In an instant the lad was on his feet.
“Gabriel, mon fils!”
The thin, cracked voice floated across the meadows from the door of the small hut, which was considered by even prosperous Acadians like Grétin all-sufficient for the family needs. Without a moment’s hesitation Gabriel took his cousin’s hand, and led her, half crying now, toward their home, where the tall form of the priest was plainly visible, towering over that of the grandfather.
These were stirring times for Acadie. Lord Cornwallis was governor of the province—the Cornwallis described by Walpole as “a brave, sensible young man, of great temper and good nature.” He needed to be all this and more, for the Acadians were a difficult people to deal with. Vacillating, ignorant, and priest-ridden, it was the easiest thing in the world for the French to hold them in actual fact, while by treaty ceding them to England, an alien power and race. Fear, however, played a large part in French influence; and this was invariably the case throughout the long dissensions betwixt France and England. Indian savagery was winked at, even encouraged, by French authorities in their dealings both with English and Acadians; and the fair escutcheon of France was defaced by many a stain of blood cruelly, wantonly, treacherously shed. That the Acadians should be in sympathy with France rather than with England was natural; their wrong-doing consisted not in that, but in their readiness to accept English protection while plotting steadily with the French against the flag to which they had sworn fealty rather than move to French soil. They were now in a somewhat sorry plight.
The long-patient English government, through Cornwallis, was requiring of them a fresh oath, and better faith in keeping it, if they continued to reside in the province, whilst the governor of those French possessions, now called Cape Breton and Prince Edward’s Island, was using every means in his power, hideous threats included, to induce them to come definitely under the French flag.
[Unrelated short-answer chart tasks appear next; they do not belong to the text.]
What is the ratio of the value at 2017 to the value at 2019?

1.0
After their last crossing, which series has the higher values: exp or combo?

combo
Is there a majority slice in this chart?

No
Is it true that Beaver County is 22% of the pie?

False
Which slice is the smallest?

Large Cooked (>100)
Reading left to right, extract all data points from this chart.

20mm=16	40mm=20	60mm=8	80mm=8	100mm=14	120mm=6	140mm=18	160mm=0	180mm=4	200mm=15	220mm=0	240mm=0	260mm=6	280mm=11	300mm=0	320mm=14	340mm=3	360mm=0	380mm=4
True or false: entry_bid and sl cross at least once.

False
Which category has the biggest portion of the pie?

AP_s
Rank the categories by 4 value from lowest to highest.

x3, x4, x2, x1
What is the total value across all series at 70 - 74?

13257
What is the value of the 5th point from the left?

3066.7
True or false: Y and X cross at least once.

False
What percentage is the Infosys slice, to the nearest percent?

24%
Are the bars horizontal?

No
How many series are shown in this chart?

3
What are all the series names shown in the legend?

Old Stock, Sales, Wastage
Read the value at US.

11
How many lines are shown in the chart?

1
What those means might eventually be even such young creatures as Margot and Gabriel knew only too well.
The cousins found their grandfather looking troubled and distressed, and the priest still wearing the menacing air which had all that day awed his village audience.
“It is full time you of Port Royal bethought you of your duty to your religion and your king instead of forever quarreling among yourselves, and enriching pettifogging men of law. But for thee, Grétin, though special indulgence has ever been shown thee, it will be well that thou shouldst take thought for thy family before it is too late. Thou knowest my flock of old,” alluding to his savage converts, “and the kind of lambs they are. Homes await the loyal subjects of God and the king on the Isle of St. Jean and Isle Royale, and if they see not what is best for their own souls’ good I have the means to make them see it!”
Grétin was both morally and intellectually the superior of those among whom he lived, and he was also braver than his neighbors, but of what avail is superiority when a man stands alone? It was for this reason, combined with the habit of subjection to priestly authority, that he replied hastily:
“Yes, M. l’Abbé, it is even as you say.